Temperature of two stars are in the ratio 3 : 2 . If wavelenghth for the maximum intensity of the first body is `4000Å` , what is the corresponding wavelenghth of the second body ?

To solve the problem, we will use Wien's Displacement Law, which states that the product of the maximum wavelength of radiation emitted by a black body and its temperature is a constant.
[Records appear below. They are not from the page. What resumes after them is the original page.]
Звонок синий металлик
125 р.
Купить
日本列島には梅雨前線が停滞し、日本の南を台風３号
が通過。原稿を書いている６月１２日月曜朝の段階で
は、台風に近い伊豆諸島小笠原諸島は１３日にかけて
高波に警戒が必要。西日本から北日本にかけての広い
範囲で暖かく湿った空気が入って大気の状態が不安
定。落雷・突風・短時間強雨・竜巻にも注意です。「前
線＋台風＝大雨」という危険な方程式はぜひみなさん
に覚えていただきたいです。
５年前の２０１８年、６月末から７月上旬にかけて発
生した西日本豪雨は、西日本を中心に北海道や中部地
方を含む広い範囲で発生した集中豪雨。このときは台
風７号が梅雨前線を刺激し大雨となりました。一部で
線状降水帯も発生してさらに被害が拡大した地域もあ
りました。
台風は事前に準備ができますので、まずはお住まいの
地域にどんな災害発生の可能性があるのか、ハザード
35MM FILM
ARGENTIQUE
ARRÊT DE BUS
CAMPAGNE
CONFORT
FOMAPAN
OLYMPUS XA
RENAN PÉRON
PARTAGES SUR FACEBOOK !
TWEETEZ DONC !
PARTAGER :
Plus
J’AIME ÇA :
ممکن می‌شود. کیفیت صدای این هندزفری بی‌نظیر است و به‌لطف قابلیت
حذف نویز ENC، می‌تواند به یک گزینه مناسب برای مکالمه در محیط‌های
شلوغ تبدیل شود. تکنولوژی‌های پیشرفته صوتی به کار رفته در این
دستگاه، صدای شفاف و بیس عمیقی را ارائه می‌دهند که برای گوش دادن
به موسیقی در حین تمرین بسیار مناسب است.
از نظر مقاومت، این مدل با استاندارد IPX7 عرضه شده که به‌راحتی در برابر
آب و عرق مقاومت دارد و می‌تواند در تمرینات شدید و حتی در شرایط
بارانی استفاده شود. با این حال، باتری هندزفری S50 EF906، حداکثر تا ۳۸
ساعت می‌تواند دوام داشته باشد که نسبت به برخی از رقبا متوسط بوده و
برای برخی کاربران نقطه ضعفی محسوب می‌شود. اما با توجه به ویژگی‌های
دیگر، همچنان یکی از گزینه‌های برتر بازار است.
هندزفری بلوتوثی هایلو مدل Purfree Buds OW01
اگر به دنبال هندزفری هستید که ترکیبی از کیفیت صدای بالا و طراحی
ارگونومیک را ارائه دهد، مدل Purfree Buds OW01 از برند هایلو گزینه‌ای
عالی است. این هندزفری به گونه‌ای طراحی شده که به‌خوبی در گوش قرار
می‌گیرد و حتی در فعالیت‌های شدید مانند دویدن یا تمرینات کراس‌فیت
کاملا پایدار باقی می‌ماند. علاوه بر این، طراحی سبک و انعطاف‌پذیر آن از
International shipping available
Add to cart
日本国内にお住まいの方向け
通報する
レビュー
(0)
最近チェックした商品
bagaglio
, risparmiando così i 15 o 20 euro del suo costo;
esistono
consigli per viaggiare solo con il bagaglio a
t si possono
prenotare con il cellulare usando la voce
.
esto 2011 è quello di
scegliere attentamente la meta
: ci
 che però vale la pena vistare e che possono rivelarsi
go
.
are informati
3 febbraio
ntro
The formula can be expressed as: \[ \lambda_{max} \cdot T = b \] where \( \lambda_{max} \) is the maximum wavelength, \( T \) is the temperature in Kelvin, and \( b \) is Wien's displacement constant. ### Step-by-Step Solution: 1. **Identify the Given Ratios and Values**: - The temperature ratio of the two stars is given as \( T_1 : T_2 = 3 : 2 \). - The maximum wavelength for the first star (\( \lambda_{M1} \)) is given as \( 4000 \, \text{Å} \). 2. **Convert Wavelength to Meters**: - Convert \( \lambda_{M1} \) from angstroms to meters: \[ \lambda_{M1} = 4000 \, \text{Å} = 4000 \times 10^{-10} \, \text{m} \] 3. **Apply Wien's Displacement Law**: - According to Wien's Law, we have: \[ \frac{\lambda_{M1}}{\lambda_{M2}} = \frac{T_2}{T_1} \] 4. **Substituting the Temperature Ratio**: - From the temperature ratio \( T_1 : T_2 = 3 : 2 \), we can express this as: \[ \frac{T_2}{T_1} = \frac{2}{3} \] - Therefore, we can rewrite the equation: \[ \frac{\lambda_{M1}}{\lambda_{M2}} = \frac{2}{3} \] 5. **Rearranging to Find \( \lambda_{M2} \)**: - Rearranging gives: \[ \lambda_{M2} = \lambda_{M1} \cdot \frac{3}{2} \] 6. **Substituting the Value of \( \lambda_{M1} \)**: - Now substituting \( \lambda_{M1} = 4000 \times 10^{-10} \, \text{m} \): \[ \lambda_{M2} = 4000 \times 10^{-10} \cdot \frac{3}{2} \] 7. **Calculating \( \lambda_{M2} \)**: - Performing the multiplication: \[ \lambda_{M2} = 4000 \times 10^{-10} \cdot 1.5 = 6000 \times 10^{-10} \, \text{m} \] - Converting back to angstroms: \[ \lambda_{M2} = 6000 \, \text{Å} \] ### Final Answer: The corresponding wavelength of the second star is \( 6000 \, \text{Å} \). ---